Sob o fundamento de valoração social da ação para a adequação social, Welzel se pautou nos ensinamentos weberianos, alegando que determinados delitos deveriam ser interpretados com base na intenção e nos motivos do autor. Além disto, os estudos welzelianos restaram-se associados à obra de Friedrich Albert Lange, o qual elaborou os conceitos de verdadeira autoria e verdadeira comparticipação, entendendo que a vontade do autor do fato seria uma vontade efetiva ligada ao delito cometido, e não apenas uma vontade genérica, demonstrando uma conduta finalisticamente ligada ao resultado. A partir deste momento, Welzel elabora o conceito final de ação, sendo entendido como atividade dirigida a um fim, consubstanciando a ideia de que o homem poderia, graças aos seus conhecimentos, prever as consequências, dentro de certos limites, de suas condutas, direcionando suas atividades a determinados fins, baseando-se em um aspecto ontológico e entendendo ser o desvalor do resultado cego.

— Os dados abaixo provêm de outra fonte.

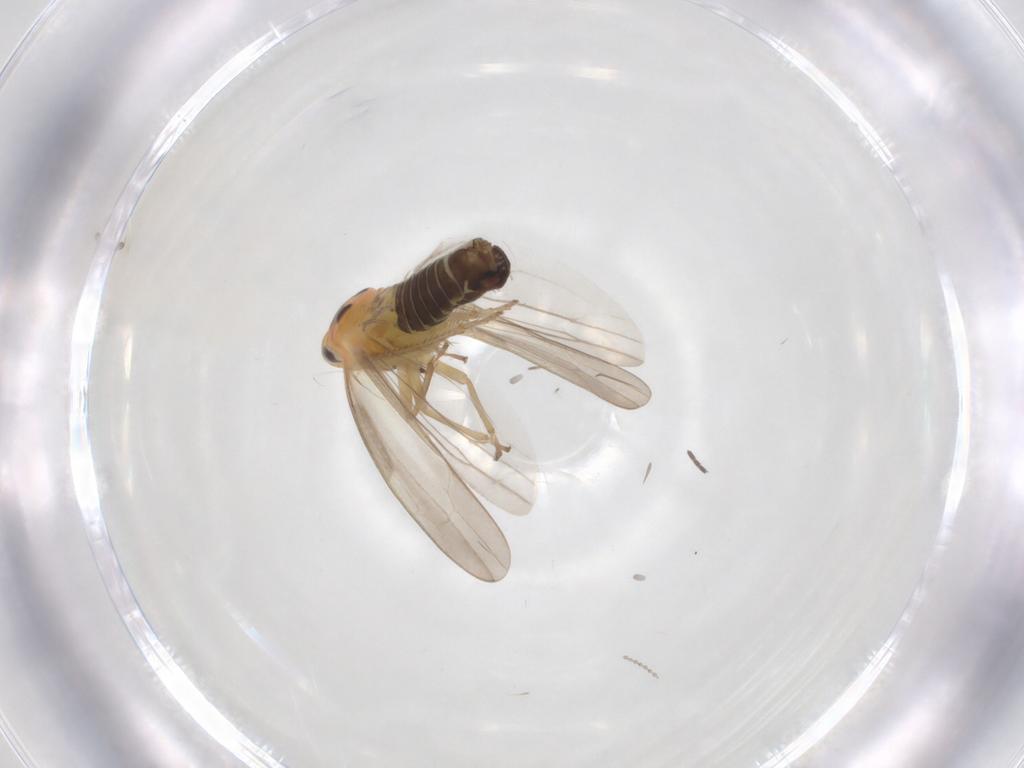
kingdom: Animalia
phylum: Arthropoda
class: Insecta
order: Hemiptera
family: Cicadellidae
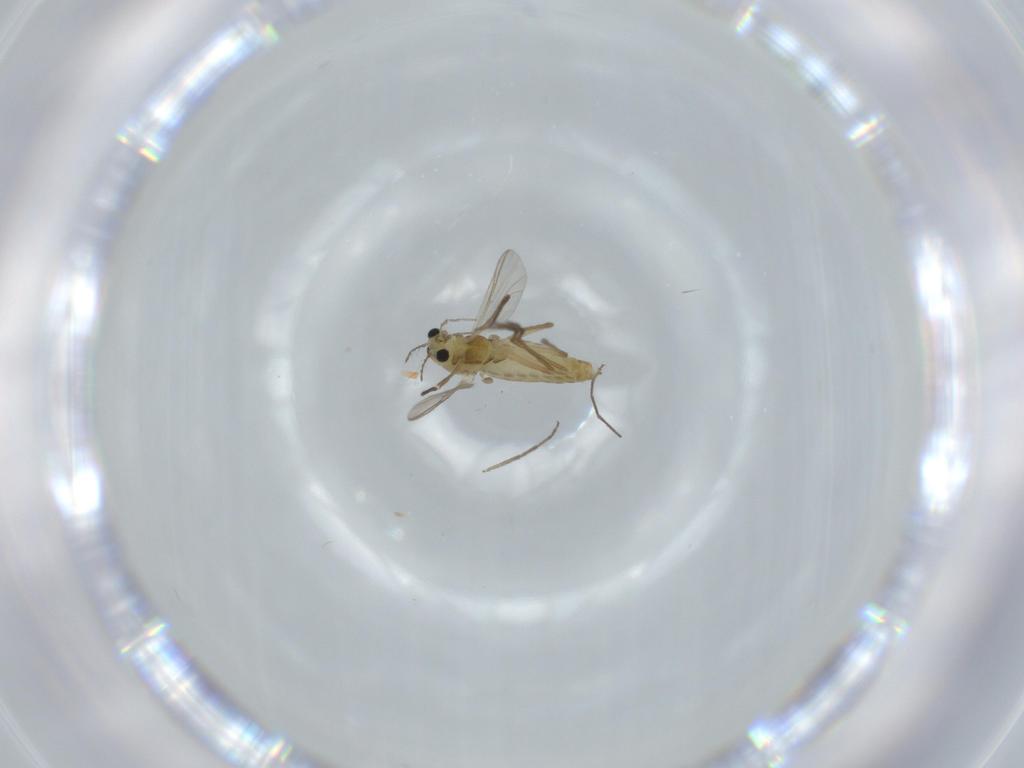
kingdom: Animalia
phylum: Arthropoda
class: Insecta
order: Diptera
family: Chironomidae
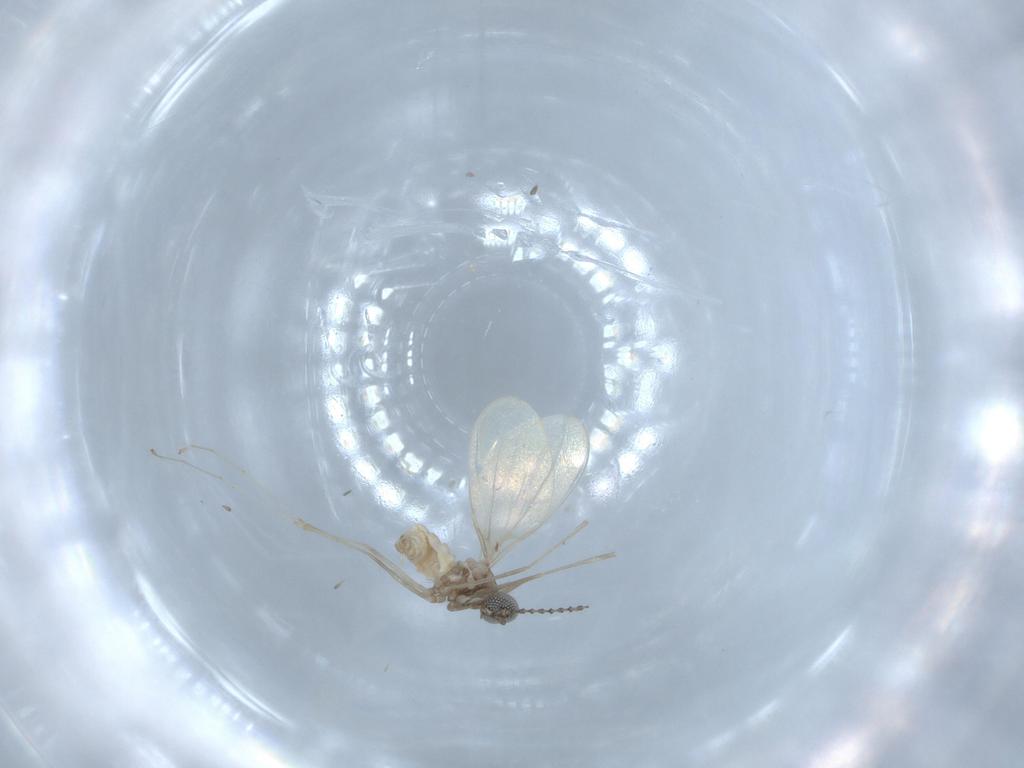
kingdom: Animalia
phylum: Arthropoda
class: Insecta
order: Diptera
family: Cecidomyiidae
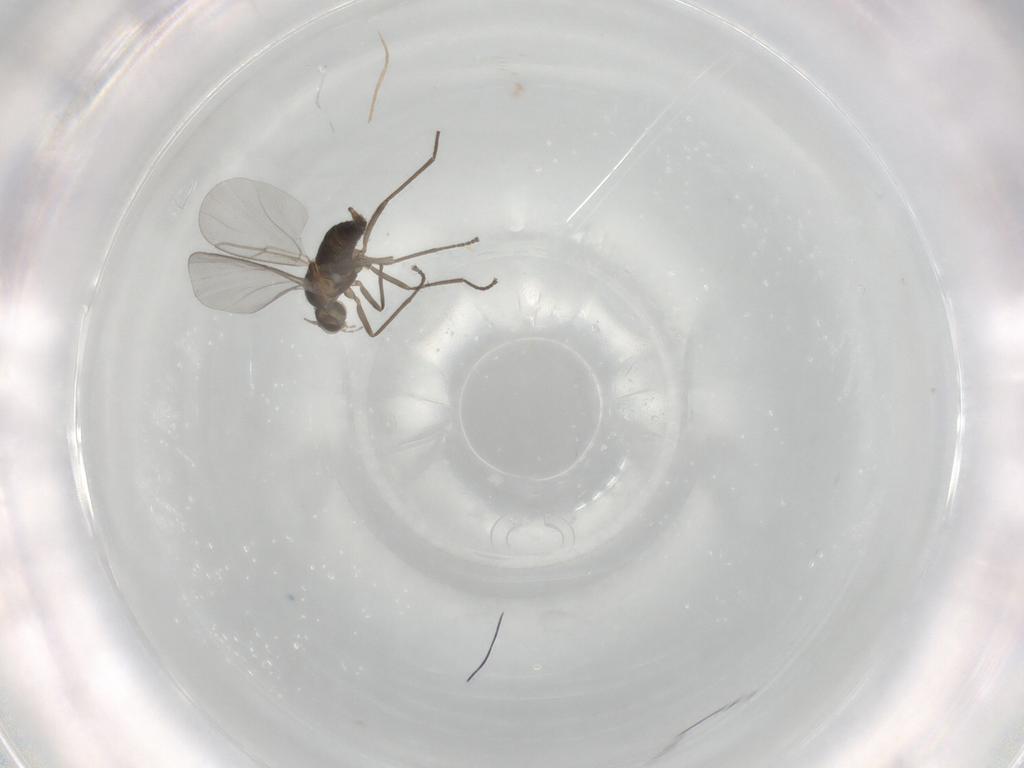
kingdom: Animalia
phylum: Arthropoda
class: Insecta
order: Diptera
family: Cecidomyiidae
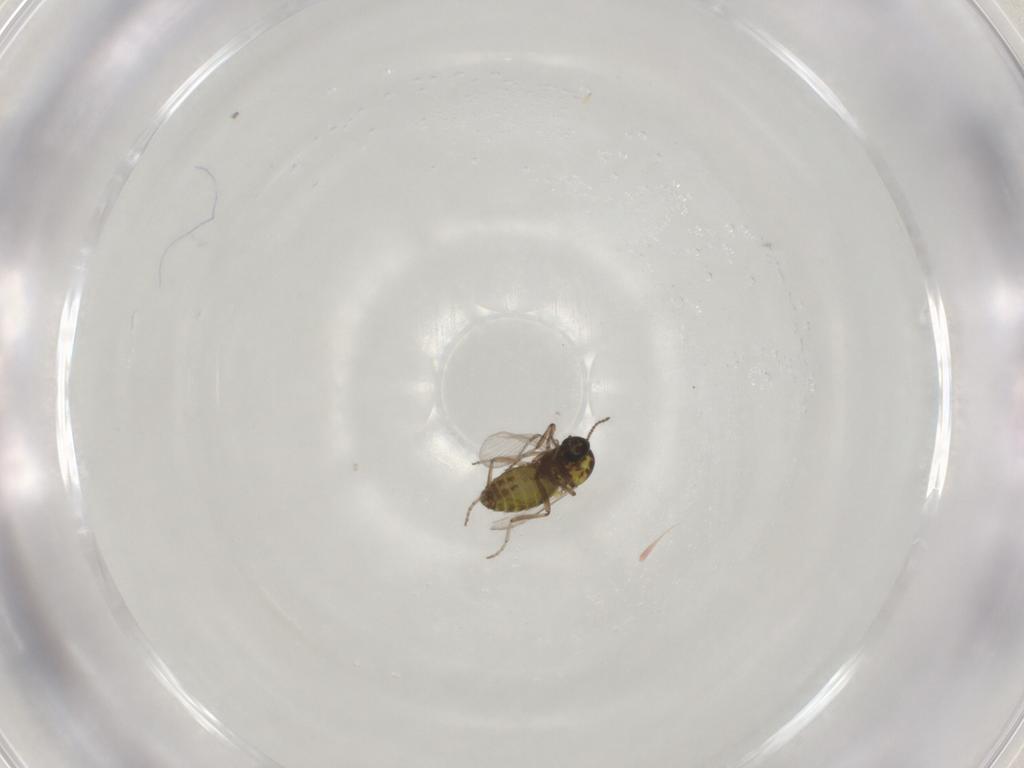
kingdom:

Com a modificação do Código Penal alemão, em 1935, houve uma instabilidade nas acepções do Direito Penal, culminando na derrocada do princípio da legalidade, o que foi sobreposto por uma percepção de que a legislação deveria ser baseada em ideias supralegais, imbricadas pelas concepções do nacional-socialismo, sendo o conceito de povo e seus costumes tidos como seus parâmetros. A ideia de consciência social, tida como uma das essências de uma nova interpretação da tipicidade, demonstrou-se ter diversos pontos em comum com a primeira fase das compreensões de Welzel. Essa linha de pensamento percebeu o tipo delitivo como um paradigma de conduta não permitida, o que corroborou para o entendimento de que, com base na estruturação de uma anuência social e adequada, condutas, antes tidas por criminosas, reverter-se-iam em condutas plenamente lícitas, não podendo, tais condutas, serem valoradas sob critérios formais-individuais.

Desta forma, a sociedade teria duas perspectivas: a funcional e a normativa. Quanto à perspectiva funcional, os bens jurídicos estariam inseridos na sociedade, sofrendo os efeitos de sua influência. Já no critério normativo, a sociedade iria valorar os fatos ocorridos em seu âmbito. Pertencente a esta segunda perspectiva, a adequação social consistiria em uma regra valorativo-principiológica, sendo mutável e visando um ponto de equilíbrio ético-social em um momento histórico de determinada comunidade.

Em 1939, Welzel traz estudos alegando que as ações adequadas socialmente, tanto em épocas de guerra quanto em épocas de paz, ainda que causem lesão a determinados bens jurídicos penalmente relevantes, não devem ser percebidas como ações típicas, o que, para alguns doutrinadores, demonstrou-se como uma forma de justificação para as atrocidades cometidas durante a Segunda Guerra Mundial. Além disto, assim como o jurista alemão Edmund Mezger, Welzel adotava o entendimento de que a tipicidade seria ratio essendi da ilicitude, sendo a junção entre a tipicidade e antijuridicidade denominada de injusto penal, devendo as condutas adequadas socialmente, estruturadas em critérios ético-sociais, ainda que acarretassem quaisquer danos aos bens jurídicos penalmente tutelados, não deveriam culminar no injusto penal. Welzel ainda dissertou sobre uma forma especial de adequação: o risco permitido, podendo ser observado tão somente no desvalor da ação, e não no desvalor do resultado, sendo diferenciado das diversas ações socialmente adequadas apenas pelo grau de exposição de risco de lesão ao bem jurídico.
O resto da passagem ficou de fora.